= TASK 1 =
Reproduce the stretch of the restaurant inspection write-up from "Most records appeared" through "CA (37.848597, -122.272524)", substituting "Business_Name" for "Doing_Business_As" wherever it occurs.
= TASK 2 =
Proceed with the restaurant inspection write-up from the point where it stops.

I then examined how the frequencies of restaurant-address combinations changed from the original data set to the new data set.

table((inspections %>%
  group_by(Doing_Business_As, Restaurant_Address) %>%
  summarize(count = n()))$count) %>% 
  kable('html', caption="A frequency table of restaurant-address combination counts in the original data set: 740 restaurant-address combinations appeared once; 3 combinations appeared multiple times") %>%
  kable_styling(position="center")

A frequency table of restaurant-address combination counts in the original data set: 740 restaurant-address combinations appeared once; 3 combinations appeared multiple times
Var1	Freq
1	740
3	1
4	2

table((inspections_uniquelocations %>%
  group_by(Doing_Business_As, Restaurant_Address) %>%
  summarize(count = n()))$count) %>% 
  kable('html', caption="A frequency table of restaurant-address combination counts in the new data set: 0 restaurant-address combinations appeared more than once") %>%
  kable_styling(position="center")

A frequency table of restaurant-address combination counts in the new data set: 0 restaurant-address combinations appeared more than once
Var1	Freq
1	743

The distribution of counts for restaurant-address combinations changed to what I sought: one per restaurant per address. Also, the number of records dropped from 751 to 743 as I expected.

Acquiring coordinates

Parsing coordinates from `Restaurant_Address` strings

Most records appeared to have coordinates embedded in the Restaurant_Address column.

inspections %>%
  select(Doing_Business_As, Restaurant_Address) %>%
  head(8) %>%
  kable('html') %>%
  kable_styling(position="center") %>%
  scroll_box(width = "100%")

Doing_Business_As	Restaurant_Address
LIK LIQUORS	2495 SACRAMENTO ST BERKELEY, CA (37.862346, -122.28105)
FAT APPLE’S INC.	1346 M L KING JR WY BERKELEY, CA
SEABREEZE MARKET & DELI	598 UNIVERSITY AVE BERKELEY, CA (37.866427, -122.305095)
ALCHEMY COOPERATIVE INC.	1741 ALCATRAZ AVE BERKELEY, CA (37.848597, -122.272524)
CHAAT CAFE	1902 UNIVERSITY AVE BERKELEY, CA (37.871509, -122.272955)
BERKELEY BOWL KITCHEN	2020 OREGON ST BERKELEY, CA (37.857544, -122.267497)
SHATTUCK MARKET	2441 SHATTUCK AVE BERKELEY, CA (37.865051, -122.267421)
BREADS OF INDIA	2448 SACRAMENTO ST BERKELEY, CA (37.862293, -122.281218)

Since the entire string wouldn’t be helpful for simple point-mapping, I used the pattern I observed in the Restaurant_Address strings to parse each address’s latitude and longitude where coordinates were available.

coords_pattern ="(\\d+.\\d+),\\s(-\\d+.\\d+)"
inspections_uniquelocations = inspections_uniquelocations %>%
  mutate(lat = str_match(Restaurant_Address, coords_pattern)[,2] %>% as.numeric(),
         lon =str_match(Restaurant_Address, coords_pattern)[,3] %>% as.numeric()
         )

Notice the new coordinate columns below.

= RAW DATA =
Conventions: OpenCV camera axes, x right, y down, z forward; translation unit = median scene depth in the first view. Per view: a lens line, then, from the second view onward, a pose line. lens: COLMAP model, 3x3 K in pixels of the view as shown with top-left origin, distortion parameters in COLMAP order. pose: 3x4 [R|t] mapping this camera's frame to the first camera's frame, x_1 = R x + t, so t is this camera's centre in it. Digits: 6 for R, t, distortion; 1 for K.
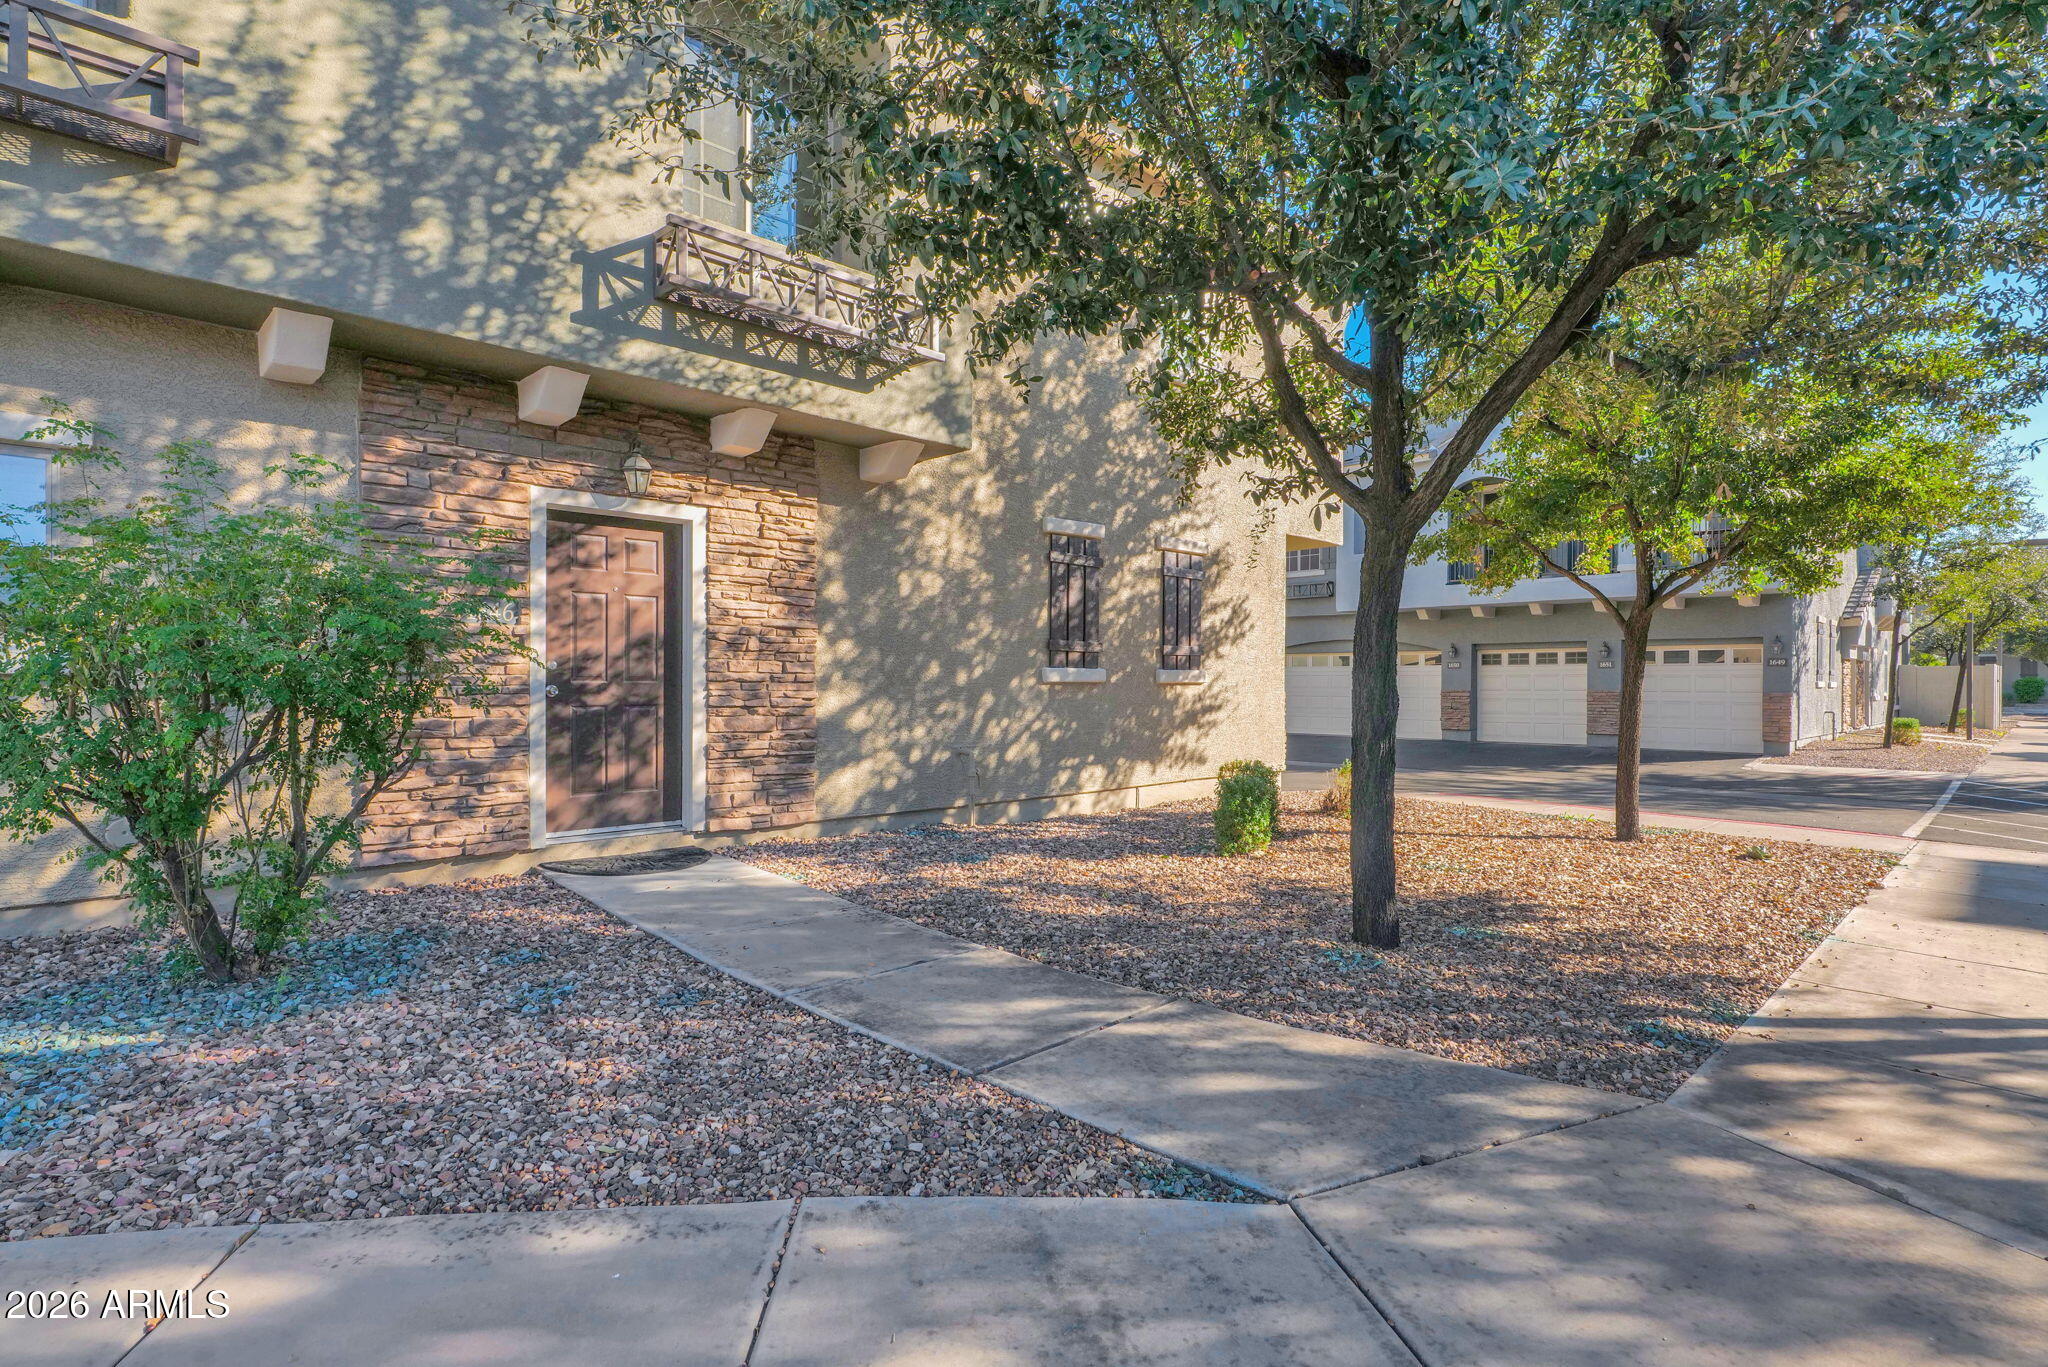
lens RADIAL K [[1005.8, 0, 1022.3], [0, 1005.8, 680.4], [0, 0, 1]] dist [-0.003482, -0.000395]
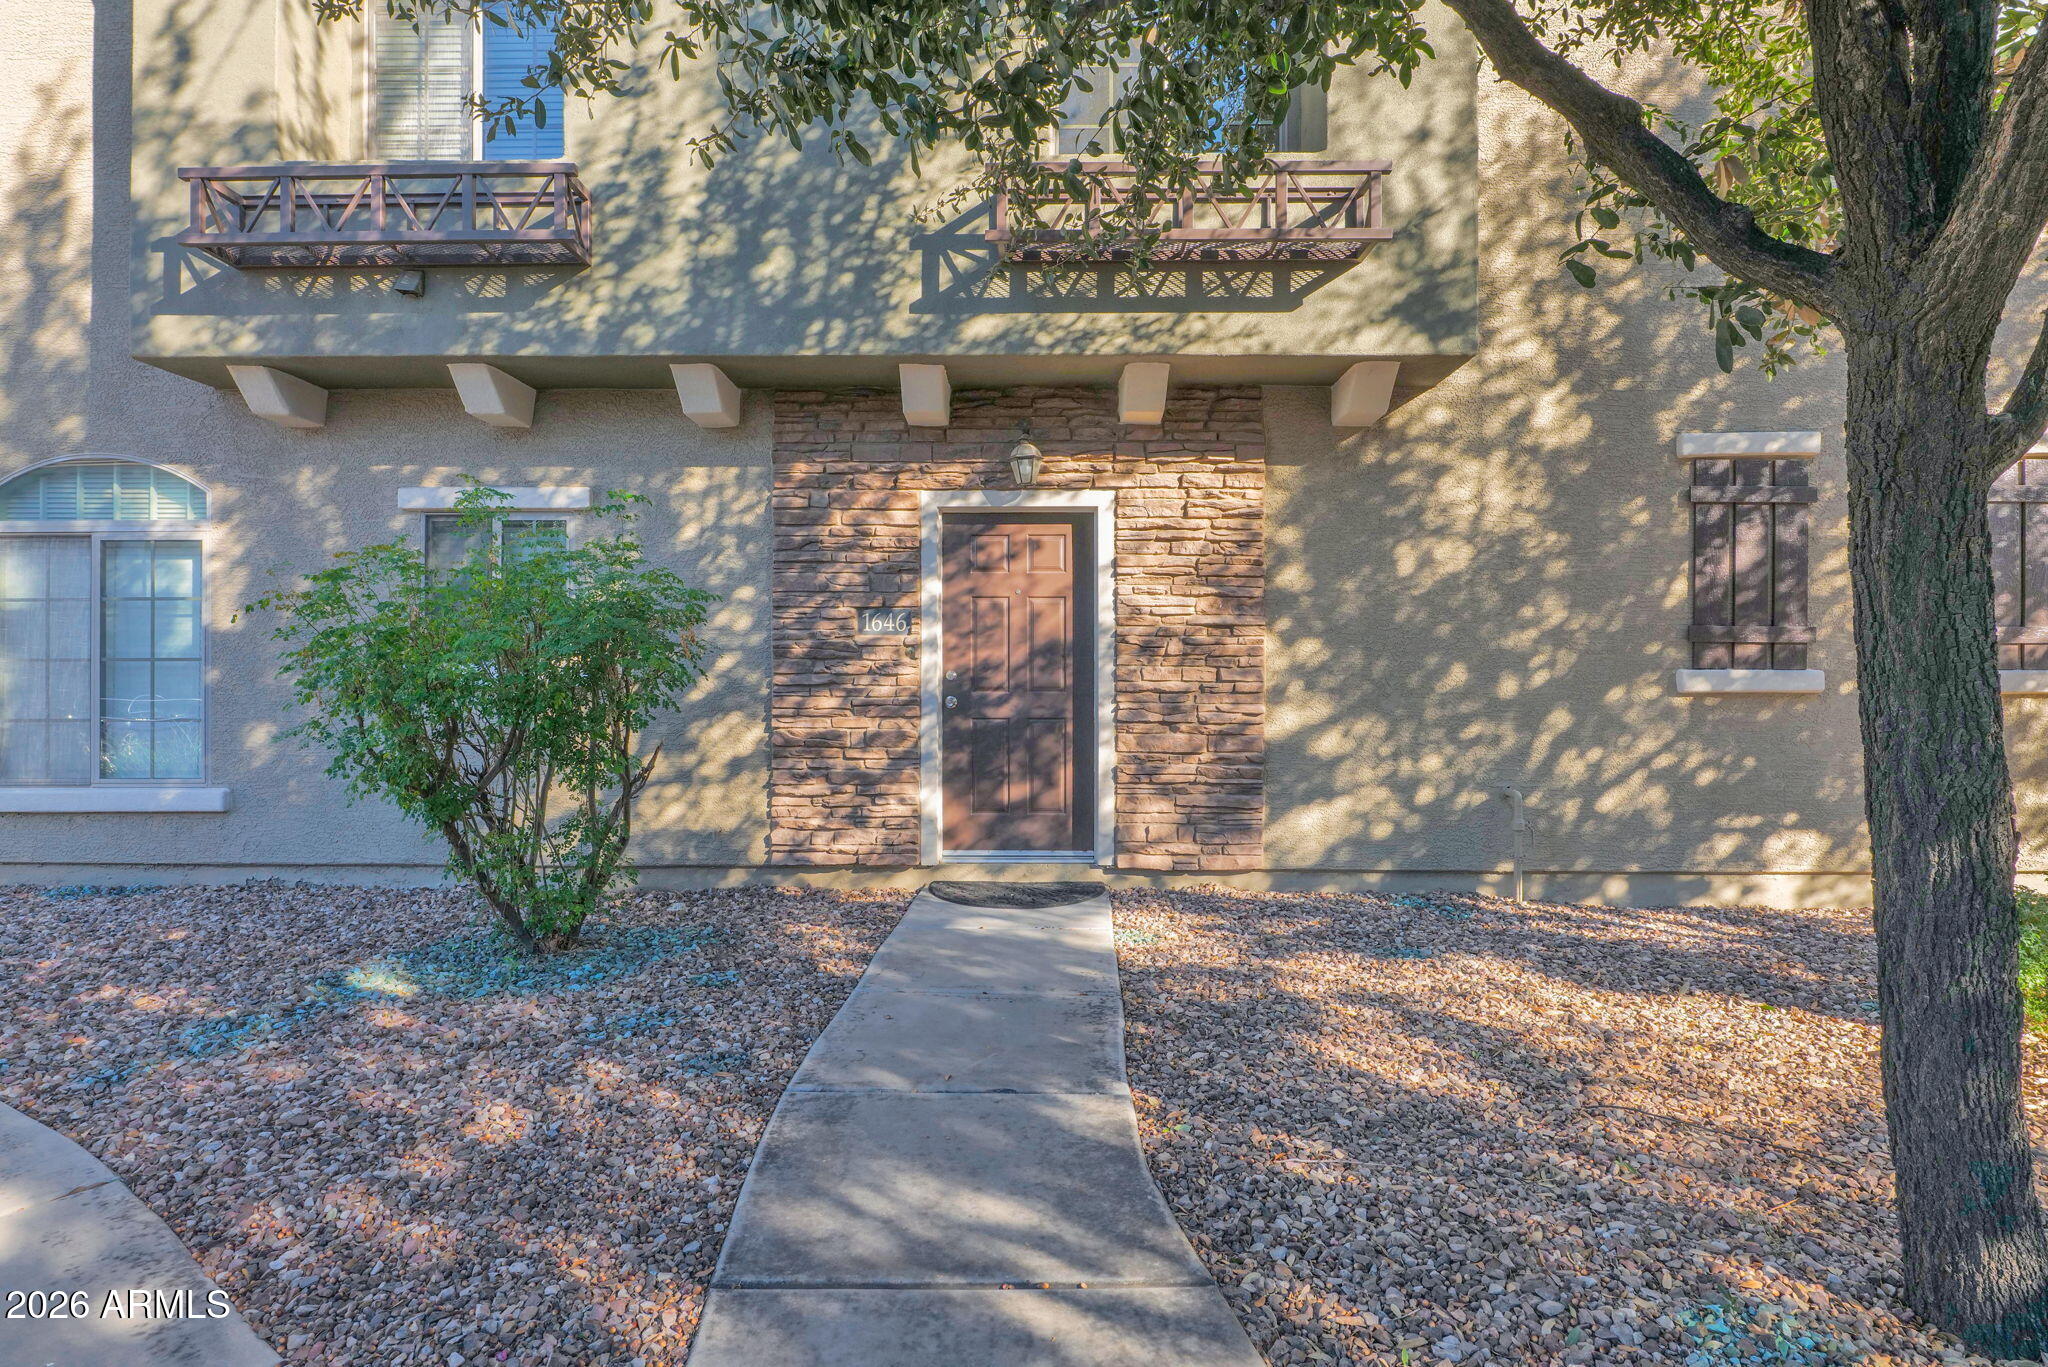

= EXERCISE ANSWER 1 =
Most records appeared to have coordinates embedded in the Restaurant_Address column.

inspections %>%
  select(Business_Name, Restaurant_Address) %>%
  head(8) %>%
  kable('html') %>%
  kable_styling(position="center") %>%
  scroll_box(width = "100%")

Business_Name	Restaurant_Address
LIK LIQUORS	2495 SACRAMENTO ST BERKELEY, CA (37.862346, -122.28105)
FAT APPLE’S INC.	1346 M L KING JR WY BERKELEY, CA
SEABREEZE MARKET & DELI	598 UNIVERSITY AVE BERKELEY, CA (37.866427, -122.305095)
ALCHEMY COOPERATIVE INC.	1741 ALCATRAZ AVE BERKELEY, CA (37.848597, -122.272524)

= EXERCISE ANSWER 2 =
inspections_uniquelocations %>%
  select(Doing_Business_As, Restaurant_Address, lat, lon) %>%
  head() %>% 
  kable('html', caption=NULL) %>%
  kable_styling(position="center")

Doing_Business_As	Restaurant_Address	lat	lon
#1 GAS 1099/1616	1900 M L KING JR WY BERKELEY, CA	NA	NA
#POKI	3075 TELEGRAPH AVE BERKELEY, CA (37.854242, -122.259905)	37.85424	-122.2599
24 HOUR FITNESS #583	2072 ADDISON ST BERKELEY, CA (37.871082, -122.268954)	37.87108	-122.2690
24 HOUR FITNESS #704	1775 SOLANO AVE BERKELEY, CA (37.891296, -122.280682)	37.89130	-122.2807
2900 COLLEGE AVE CAFFE LLC	2900 COLLEGE AVE BERKELEY, CA (37.858356, -122.253179)	37.85836	-122.2532
7-ELEVEN #16192 1099/1615	2887 COLLEGE AVE BERKELEY, CA (37.858756, -122.253219)	37.85876	-122.2532

Coordinates were extracted where they were available, but the (a.b, -c.d) pattern clearly was not detected in all records.

I determined that the data set currently lacked coordinates for 12 locations (two pieces of missing data each).

sum(is.na(inspections_uniquelocations))

## [1] 24

I examined the restaurant address strings for records where this pattern was not detected.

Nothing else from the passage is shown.